No podemos modificar la Historia, pero eso no significa que no podamos, en el presente, decidir hacia dónde queremos dirigirnos en el futuro, siendo siempre conscientes de que esas metas podrán, a su vez, ser modificadas o abandonadas. Pero, en cualquier caso, al mirar hacia atrás, al tratar de aprender de la historia, no podemos fijar nuestro campo de visión únicamente en el período que nos interesa, prescindiendo de aquéllos que no convienen a nuestros prejuicios, pues ello equivale a edificar castillos en las nubes.

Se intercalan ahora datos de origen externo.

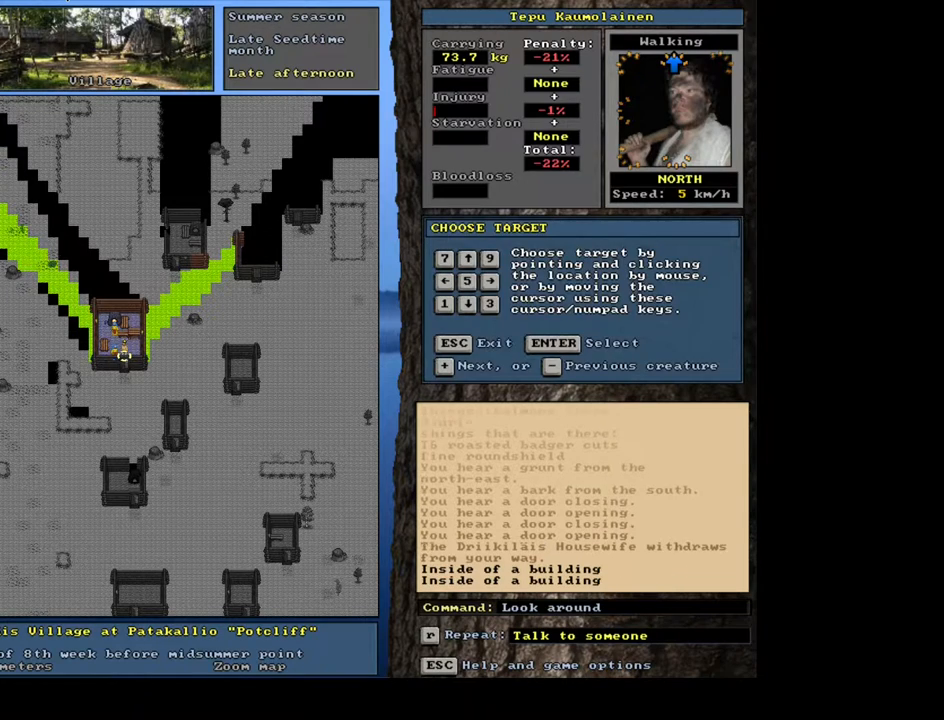
{"keys": [], "mouse": [], "events": [[267, "num4", "down"], [400, "num4", "up"]]}
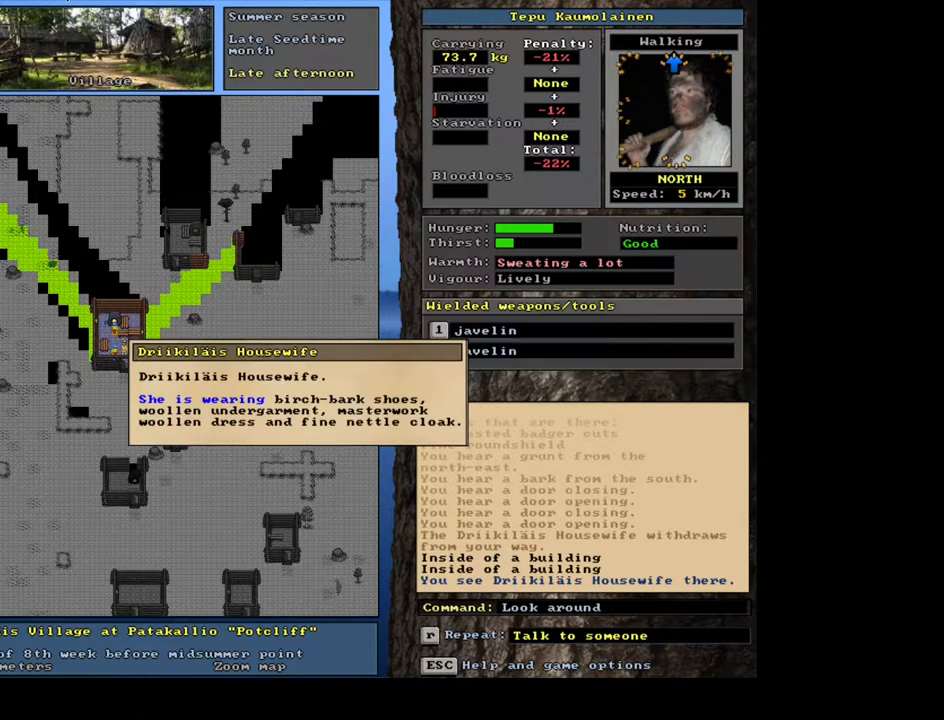
{"keys": [], "mouse": [], "events": [[250, "num4", "down"], [367, "num4", "up"]]}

¿Qué conclusiones podemos extraer? La primera, que en esta materia predominan los sentimientos y, como no es posible imponer o corregir sentimientos, debemos tratar de evitar que el debate político se centre en este ámbito. Y, en segundo lugar, que la idea de que la Historia es vinculante es profundamente antidemocrática y, por tanto, debe ser rechazada. Debemos construir la casa en la que hemos de vivir nosotros y que, presumiblemente, hemos de dejar a nuestros hijos, que se encargarán de hacer las reformas que su tiempo requiera. No estamos obligados a vivir en la casa de nuestros abuelos, como nuestros nietos no estarán obligados a vivir en la nuestra.


domingo, 26 de enero de 2014

La dignidad del sirviente

En su artículo "Fue hermoso mientras duró" (La Vanguardia, 25 de enero de 2014, pág. 28) Juan-José López Burniol afirma que, el que un socialista procedente de la inmigración -José Montilla- alcanzase la presidencia de la Generalitat honra tanto al país que lo hizo posible por su talante abierto como a quien asumió el cargo por la dignidad con que la ejerció. (Ir al artículo)

José Montilla había sido durante muchos años alcalde de una localidad tan importante como Cornellà de Llobregat y, antes de asumir la presidencia de la Generalitat, ministro del Gobierno español. ¿Por qué, pues, el Sr. López-Burniol destaca la dignidad con que ejerció el cargo, como si fuese dudoso, a priori, que estuviese a la altura e, incluso, como si fuera sorpredente? ¿Hablaría de la dignidad con que ejercieron el mismo cargo Pujol, Maragall o Mas?

Pese a su talante moderado, se le escapa aquí al señor notario el prejuicio fundamental del nacionalismo (no de CiU, sino de todos los que defienden que Cataluña es una nación): los catalanes son superiores, los dueños de la finca , por eso, tienen derecho natural a gobernar. Los charnegos (la palabra es tabú, pero es la que cuadra al concepto) son unos advenedizos, buenos sólo para servir, para obedecer.

Esta idea es profundamente antidemocrática, ya que es contraria a la igualdad de todos los ciudadanos, sin que puedan admitirse diferencias por causas tales como el sexo, la raza, la religión, el origen...Las diferencias deben venir determinadas por el mérito, por la preparación, por la ejecutoria y, en último término, por el apoyo de los votantes según el viejo dicho: un hombre (una persona) un voto.

La realidad que el Sr. López-Burniol describe en su artículo es la expresión de este mismo prejuicio: un partido en que los líderes pertenecían a la burguesía catalana de toda la vida, nacionalistas, pero con ideas progresistas, y las bases procedían mayoritariamente de la inmigración, votando al mismo partido, al aparecer el PSC como franquicia del PSOE, aunque tal vez no al mismo ideario, ya que éste lo imponían las élites según sus criterios. La contradicción tenía que manifestarse en algún momento.

La solución ha de ser, necesariamente, el abandono del prejuicio y de la política de asimilación de los charnegos (la mayoría) por parte de los "catalanes de toda la vida", es decir, la aceptación por parte de los primeros de la lengua, cultura y sentimientos de los segundos, que es la plasmación de ese prejuicio. Cataluña es mestiza, plural y un país democrático no puede dar la espalda a esta realidad.